Five minutes after we got off the plane, DCA passengers were called to the front of the immigration line, as we needed to get moving toward our plane. So much for “no problem.” With immigration through, I proceeded to the pre-Customs luggage pickup — and waited. 4:15 came and went with no luck, but at 4:29, one minute before my self-imposed deadline to cut and run for the 4:45 plane, my bag appeared (first passenger to check in, first bag to be stuffed into the plane, last bag to come off it, I guess). With a fast pass through Customs and the TSA, I ran for gate C17 as my name echoed through the Terminal C paging system. At 4:35, I collapsed into seat 9A on AA 4585, an Embraer Regional Jet (note to American Eagle: contoured seat backs with side bolsters on those narrow seats are extremely painful to customers who are not 5’9”/150) from RDU to Ronald Reagan Washington National Airport. Conveniently, that flight overflew Richmond (through the clear sky, I could look out my window and see the highway interchange behind which my apartment is located) before releasing us at DCA just before 6 PM. With that landing, connection 6 of 9 was down; I treated my very confused stomach to California Pizza Kitchen before hopping number 7, the Metro two stops down to King Street, and walking through the tunnel to Alexandria’s Amtrak station next door.
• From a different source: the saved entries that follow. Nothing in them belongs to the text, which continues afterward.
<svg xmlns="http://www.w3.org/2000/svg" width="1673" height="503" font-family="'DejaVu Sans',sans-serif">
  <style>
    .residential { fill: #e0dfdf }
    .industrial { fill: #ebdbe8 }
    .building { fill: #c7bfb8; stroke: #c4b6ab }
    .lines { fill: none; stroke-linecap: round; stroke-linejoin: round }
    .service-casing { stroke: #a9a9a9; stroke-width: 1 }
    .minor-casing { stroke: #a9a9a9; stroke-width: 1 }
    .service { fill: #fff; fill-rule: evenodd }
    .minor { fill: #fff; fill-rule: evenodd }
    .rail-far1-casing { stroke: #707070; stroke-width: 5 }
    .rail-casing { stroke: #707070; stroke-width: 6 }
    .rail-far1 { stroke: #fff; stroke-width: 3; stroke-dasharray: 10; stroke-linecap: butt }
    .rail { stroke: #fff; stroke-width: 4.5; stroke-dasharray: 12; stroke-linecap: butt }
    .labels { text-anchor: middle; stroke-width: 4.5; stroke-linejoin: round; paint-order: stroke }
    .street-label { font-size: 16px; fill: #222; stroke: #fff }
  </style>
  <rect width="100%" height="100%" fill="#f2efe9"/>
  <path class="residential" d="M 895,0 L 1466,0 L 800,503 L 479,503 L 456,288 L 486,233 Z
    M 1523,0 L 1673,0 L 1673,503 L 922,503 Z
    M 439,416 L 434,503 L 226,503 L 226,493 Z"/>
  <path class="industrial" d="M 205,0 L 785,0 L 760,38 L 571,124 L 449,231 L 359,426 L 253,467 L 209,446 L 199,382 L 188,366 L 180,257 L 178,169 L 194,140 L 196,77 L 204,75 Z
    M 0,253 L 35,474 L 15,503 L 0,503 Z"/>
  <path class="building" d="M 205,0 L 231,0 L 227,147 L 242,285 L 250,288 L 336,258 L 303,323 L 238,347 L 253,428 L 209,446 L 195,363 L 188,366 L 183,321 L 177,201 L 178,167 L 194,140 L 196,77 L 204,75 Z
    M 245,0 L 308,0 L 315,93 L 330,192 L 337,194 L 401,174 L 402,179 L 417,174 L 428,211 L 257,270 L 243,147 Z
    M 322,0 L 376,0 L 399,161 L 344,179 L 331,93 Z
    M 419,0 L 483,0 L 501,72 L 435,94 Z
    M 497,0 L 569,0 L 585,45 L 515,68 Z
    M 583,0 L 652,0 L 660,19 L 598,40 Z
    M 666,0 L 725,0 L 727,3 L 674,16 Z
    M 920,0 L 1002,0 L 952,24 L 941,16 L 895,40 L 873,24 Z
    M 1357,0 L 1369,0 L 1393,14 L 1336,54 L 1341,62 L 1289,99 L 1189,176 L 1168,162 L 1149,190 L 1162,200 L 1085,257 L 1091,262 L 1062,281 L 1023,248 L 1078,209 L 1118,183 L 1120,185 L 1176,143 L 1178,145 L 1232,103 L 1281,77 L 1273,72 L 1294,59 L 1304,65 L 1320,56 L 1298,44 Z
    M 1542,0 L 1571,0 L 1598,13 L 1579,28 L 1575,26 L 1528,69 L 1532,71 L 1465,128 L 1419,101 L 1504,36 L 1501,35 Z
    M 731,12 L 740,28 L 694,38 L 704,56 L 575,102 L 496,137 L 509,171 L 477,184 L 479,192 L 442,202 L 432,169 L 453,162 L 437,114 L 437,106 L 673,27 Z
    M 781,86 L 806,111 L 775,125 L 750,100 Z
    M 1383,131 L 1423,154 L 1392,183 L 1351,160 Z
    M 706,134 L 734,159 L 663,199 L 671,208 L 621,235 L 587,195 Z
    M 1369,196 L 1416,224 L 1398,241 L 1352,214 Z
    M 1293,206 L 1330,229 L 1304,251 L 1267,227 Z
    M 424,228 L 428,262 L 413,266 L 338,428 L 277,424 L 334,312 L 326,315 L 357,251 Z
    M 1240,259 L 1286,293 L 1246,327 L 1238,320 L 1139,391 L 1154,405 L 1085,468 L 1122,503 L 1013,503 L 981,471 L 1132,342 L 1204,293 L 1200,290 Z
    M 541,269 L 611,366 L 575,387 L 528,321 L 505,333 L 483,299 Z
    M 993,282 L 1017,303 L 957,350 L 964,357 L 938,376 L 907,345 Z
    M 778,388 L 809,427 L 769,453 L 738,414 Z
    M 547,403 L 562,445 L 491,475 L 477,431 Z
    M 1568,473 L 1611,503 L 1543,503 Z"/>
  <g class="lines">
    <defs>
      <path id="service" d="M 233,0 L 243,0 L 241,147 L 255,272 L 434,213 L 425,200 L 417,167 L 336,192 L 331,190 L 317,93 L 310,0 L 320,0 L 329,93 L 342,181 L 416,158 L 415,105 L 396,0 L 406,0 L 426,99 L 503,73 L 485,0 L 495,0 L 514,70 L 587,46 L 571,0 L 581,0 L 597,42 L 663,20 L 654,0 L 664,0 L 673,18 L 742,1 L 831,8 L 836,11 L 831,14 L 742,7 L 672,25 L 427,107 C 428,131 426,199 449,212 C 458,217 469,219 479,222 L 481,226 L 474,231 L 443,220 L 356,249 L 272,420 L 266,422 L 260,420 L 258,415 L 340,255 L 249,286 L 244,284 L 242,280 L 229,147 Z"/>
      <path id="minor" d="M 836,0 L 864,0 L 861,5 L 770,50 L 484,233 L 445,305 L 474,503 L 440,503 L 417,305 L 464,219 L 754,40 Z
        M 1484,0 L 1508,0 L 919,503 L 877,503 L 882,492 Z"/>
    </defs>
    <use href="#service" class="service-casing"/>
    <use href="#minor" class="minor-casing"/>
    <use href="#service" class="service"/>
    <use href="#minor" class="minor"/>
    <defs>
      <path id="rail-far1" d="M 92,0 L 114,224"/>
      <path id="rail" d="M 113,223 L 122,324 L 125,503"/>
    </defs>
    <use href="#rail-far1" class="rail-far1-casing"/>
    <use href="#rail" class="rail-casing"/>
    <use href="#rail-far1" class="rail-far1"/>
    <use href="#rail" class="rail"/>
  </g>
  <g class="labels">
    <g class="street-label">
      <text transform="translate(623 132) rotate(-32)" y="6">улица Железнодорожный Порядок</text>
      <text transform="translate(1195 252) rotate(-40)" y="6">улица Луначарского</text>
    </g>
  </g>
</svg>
The end was in sight now, so I located a Mountain Dew to keep myself awake on the train, made a couple of calls to let people know I was back in the States, and restlessly wandered between the indoors wooden benches (almost church-pew style) and the trackside concrete pad. Amtrak 87, a train that originated in New York and probably dumped most of its passengers at Washington’s Union Station, arrived only 10 minutes late at 7:25 and offered by far the most comfortable seats of the day — especially since the last two cars of the train were virtually empty. I broke out the iPod, lifted the armrest to spread out across two seats, and fiddled with the iBook a while before getting frustrated with the window-side AC outlets that were too loose to hold the “wall-wart” style adapter in the outlet. We were back to Staples Mill by 9:25; the sketchiest taxi of my entire vacation brought me back to Short Pump by 9:45, where I had just enough energy to lock up, turn the cable modem and wireless router back on, turn the heat back up, and let the iBook download almost a week’s worth of e-mail (since the previous Tuesday night at the Burlington) before my eyes fell shut. The prospect of going to work the next morning was not encouraging.
OK, this got a lot longer than I thought. I suppose a 29-hour day should be expected to be pretty long, though. Parting thoughts and scoreboard will appear sometime soon — hope you’ve enjoyed the trip!